AUFGABENLISTE:
1/ Schreiben Sie aus dem Auszug über das Streiten die Stelle von "200 Jahre Prägung" bis einschließlich "die Fabriken funktionierten." wortgetreu ab.
2/ Führen Sie den Auszug über das Streiten im Anschluss an seinen letzten Satz weiter.

In den vergangenen anderthalb Jahren haben wir erlebt, wie anstrengend Streiten sein kann. Und dass es einfacher ist, sich vom Gegenüber abzuwenden.
VON UDO MÖBES
Aber eigentlich waren wir auch schon vor Corona nicht besonders gut im Streiten, oder? Die meisten von uns sind so sozialisiert, dass Konformität für uns einen hohen Stellenwert hat. Wer will schon die bockige Kuh sein, die immer quer im Stall steht? Dabei wünschen sich viele Chefs in Unternehmen, dass Mitarbeiter ihre Meinung sagen und Themen ausdiskutiert werden sollen. Aber entspricht das wirklich schon dem Arbeitsalltag?
200 Jahre Prägung
Eine Gesellschaft braucht Ordnung. Und ein Staat hat übergeordnete Interessen. Wenn es anno dazumal Krieg gab, konnte man Soldaten einziehen. Und man konnte sich sicher sein, dass fast alle kamen, um den Staat gegen Feinde zu verteidigen.
Im Militär gaben die Schulterklappen Orientierung, wer wem was zu sagen hat. Gehorsam war oberste Pflicht. Im Zuge der Industrialisierung wurde das militärische System eins zu eins auf die Wirtschaft übertragen. Hierarchie und strikte Arbeitsteilung stellten sicher, dass die Fabriken funktionierten.
Das vorherrschende Prinzip dieser Hierarchie war: Oben wird gedacht, unten gemacht. Das Prinzip hat in den vergangenen 200 Jahren für viel Ordnung im gesellschaftlichen Miteinander gesorgt. Bemerkenswert ist, dass Hierarchien und Gehorsam in vielen Unternehmen und Betrieben noch heute weiterleben, obwohl wir nicht mehr an Maschinen stehen.

Gespeicherte Einträge aus einer Sammlung:
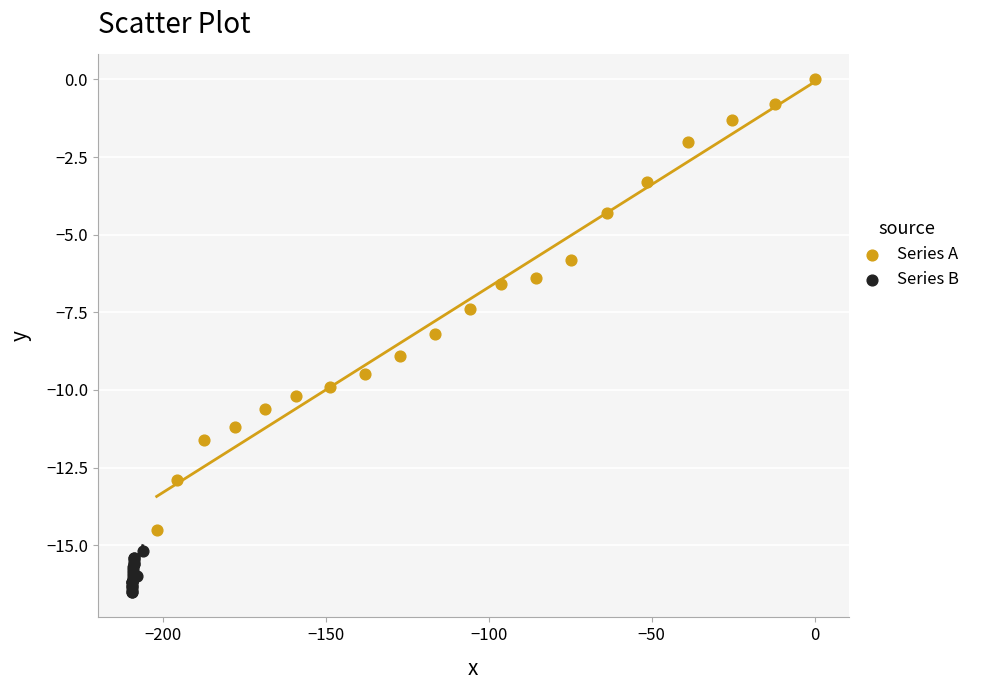

Which series reaches the minimum Y coordinate?

Series B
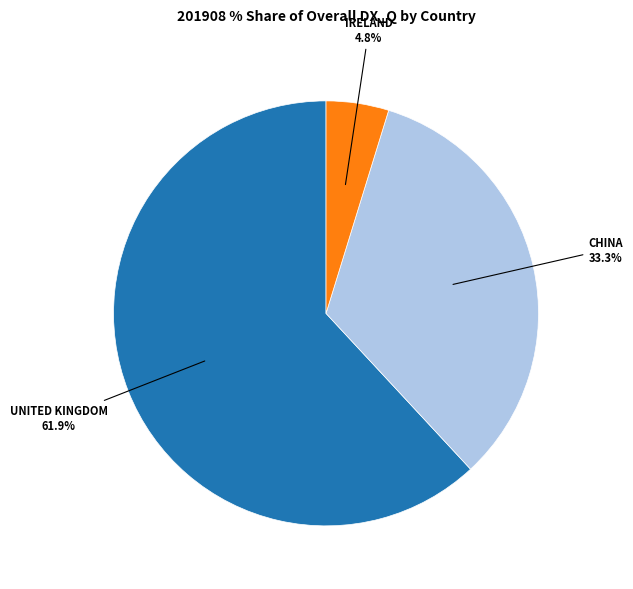

Does any single category account for the majority?

Yes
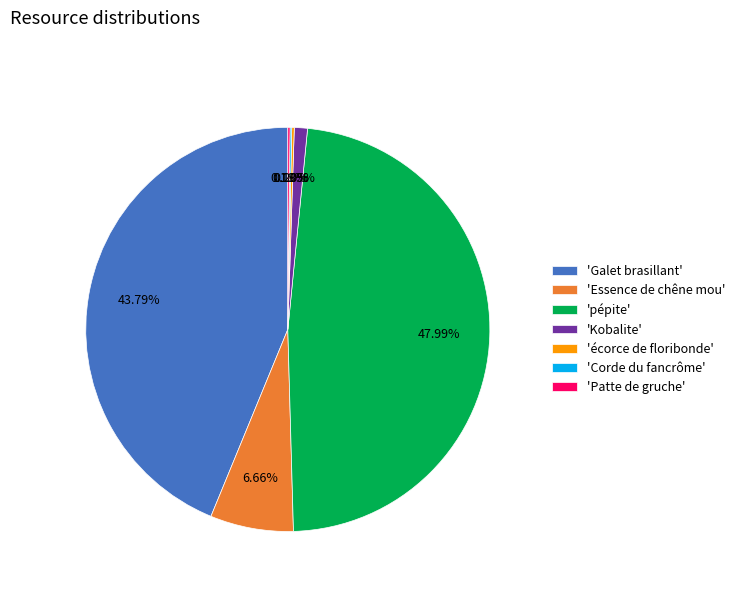

Does 'Essence de chêne mou' account for over 50% of the chart?

No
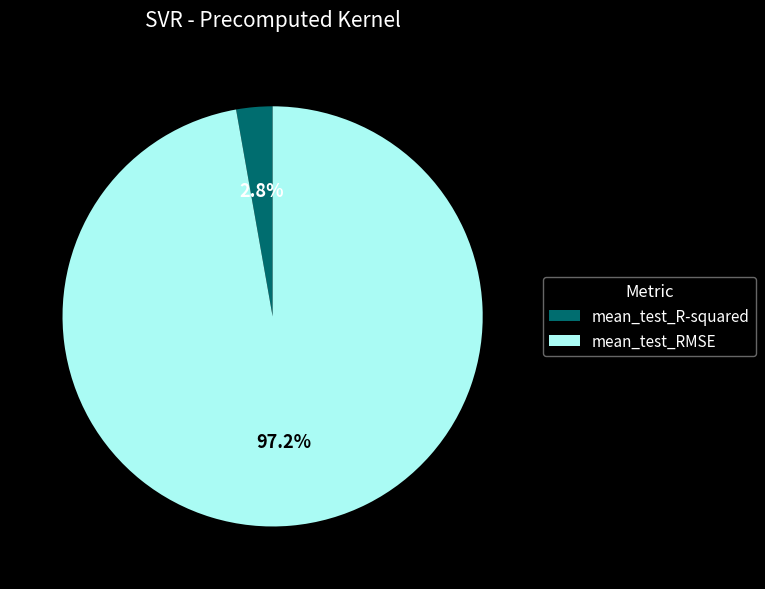

To the nearest percent, what portion does mean_test_RMSE represent?

97%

LÖSUNGEN:
1/
200 Jahre Prägung
Eine Gesellschaft braucht Ordnung. Und ein Staat hat übergeordnete Interessen. Wenn es anno dazumal Krieg gab, konnte man Soldaten einziehen. Und man konnte sich sicher sein, dass fast alle kamen, um den Staat gegen Feinde zu verteidigen.
Im Militär gaben die Schulterklappen Orientierung, wer wem was zu sagen hat. Gehorsam war oberste Pflicht. Im Zuge der Industrialisierung wurde das militärische System eins zu eins auf die Wirtschaft übertragen. Hierarchie und strikte Arbeitsteilung stellten sicher, dass die Fabriken funktionierten.

2/
Bremse: Status
Der Chef hat immer Recht! Und es gibt sie immer noch, die Vorgesetzten, denen ein Zacken aus der Krone bricht, wenn das mal nicht so ist. In so einem Umfeld sind Diskussionen meist schnell beendet. Und Mitarbeiter, die diese Erfahrung in Diskussionen machen, benötigen nicht viele Durchgänge um zu verstehen, in welche Richtung der Hase zu laufen hat.
Aber manchmal ist es auch so, dass Mitarbeiter solche Erfahrungen in einem vorherigen Unternehmen gemacht haben und das auf ihr neues Umfeld übertragen. Das heißt: Es liegt am alten Chef. Dem neuen Vorgesetzten kann man nur empfehlen, diese Kollegen aktiv zum Diskutieren einzuladen, damit sie erleben, dass es nun anders ist.
Die Metaebene
Wenn wir mit einem Gegenüber diskutieren oder gar streiten, dann gibt es immer zwei verschiedene Ebenen. Die Sachebene, also das Thema, um das es geht, und die emotionale Ebene, die Beziehungsebene. Dort beschäftigt uns: Wie nahe bin ich dem Gegenüber? Bin ich noch sein Freund? Mag er mich?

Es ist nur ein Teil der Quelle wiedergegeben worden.